One turns away from the canon not with the feeling with which he left the geysers and the mud-pots, yet contented to go back to the simple, familiar beauties of the trail. Occasionally it is well to feast on a grand canon, but these hills and streams are much the  better steady living. These soothe and comfort.

Next to the natural wonders of the Park, one will be most interested in the human procession which passes constantly up and down within it. Gradually, after days spent steeping one’s self in the wild and lonely glory of the wilderness, he will come again to watch the people riding, tramping, all in ceaseless course, around the Park, each taking his wonders in accord with the eccentricities of his temperament.

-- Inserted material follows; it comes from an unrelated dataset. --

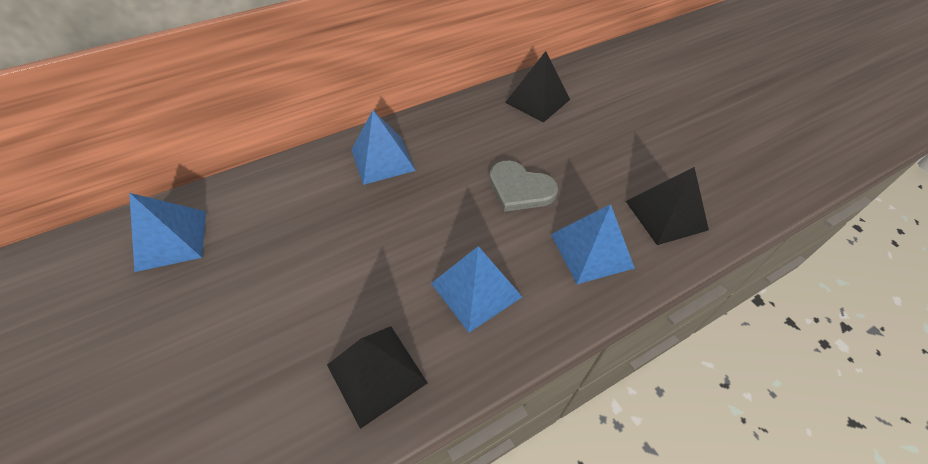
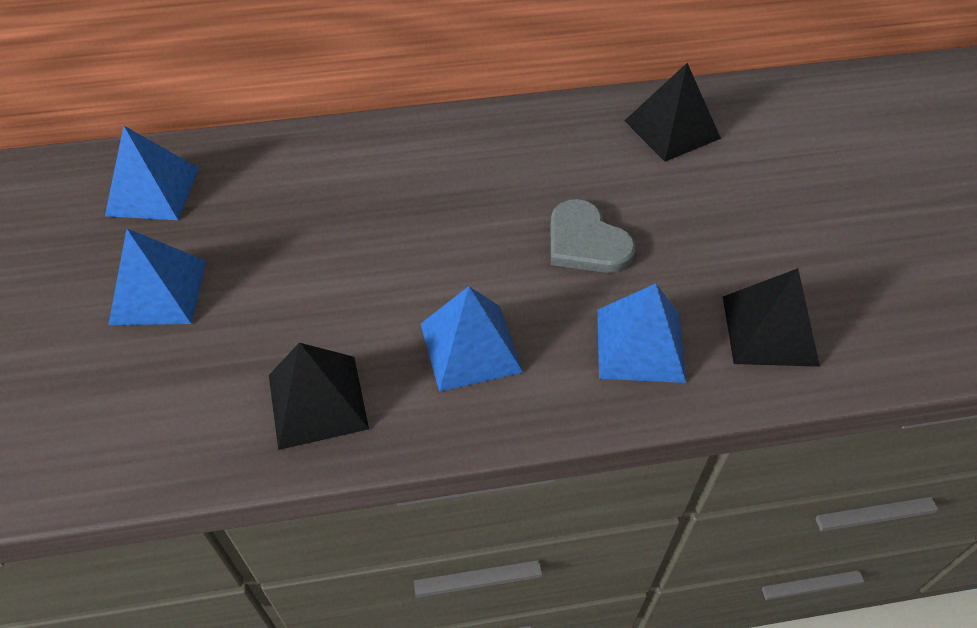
camera: 20 degrees right, 0 degrees up
blue pyramid [351,110,416,185] -> blue pyramid moved to [108,229,206,325]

It is hardly safe in these days to define a wilderness, it contains so much that is unexpected. We must refuse to be convinced by the unsatisfied one who finds incongruity in the ugly red hotels, the yellow coaches, the galloping tourists, the kodaks. After all, every age is entitled to its own sort of wilderness, and ours seems to include the tourist and the hotel; the traveler is to-day as much a part of the Rocky Mountains as the elk or the lodgepole pine. No picture of the modern wilderness would to-day be complete without the sturdy golf-skirted American girl with her kodak, the white-top wagon, the Eastern youth turned suddenly Western, with oddly worn sombrero and spurs. It was a shock to one traveler’s sensibilities (but it converted him) the day he went poetizing up a faint trail through the deep wood. “This,” he was thinking, “is the forest primeval; this is the far limit of the wilderness. Surely no human foot has ever before trod upon this soft timber grass!” I think he expected momentarily to see a deer or a bear spring from its secure resting-place, when, lo and behold, a party of girls! Here they were miles from their hotel, tramping alone in the woods, getting the real spirit of things, and as safe, bless them! as they would have been at home. He found he had yet to learn a few things about a modern wilderness.

But most of the tourists remain pretty snugly in their coach-seats or near the hotels. One meets them in great loads, some wrapped in long linen coats, some wearing black glasses, some broad, green-brimmed hats. Wherever they may come from, they soon acquire the breezy way of the West, and nod good-humoredly as they pass. Occasionally one sees them devouring their guidebooks and checking off the sights as they whirl by, so that they will be sure not to miss anything or see anything twice. Usually they come in trains, a dozen or twenty or even forty great coaches one after another, and when they have passed one sees no more of them until another day.

And such fun as they have, such acquaintances as they make, and such adventures as there are! One old gentleman, accompanied by his stenographer, after each excursion sat on the piazza, guide-book in hand, and dictated an account of what he had seen. And then there is the tourist who has brought a fine new pair of field-glasses through which he is constantly seeing more wonderful things than anyone else; the old lady with the lunch-basket; the young person who is absorbed in altitudes, and who wishes to be constantly informed how high up she is now.

And then there are the dusty campers with white-top wagons or pack-horses trailing slowly along the roads or making camp at the stream-sides. Many of them have been through before; many are from near-by Montana or Utah, and have come for their regular summer outing, turning their horses to graze in the natural meadows. We met one young married couple thus spending their honeymoon, looking from the front of their wagon, a picture of dusty joy.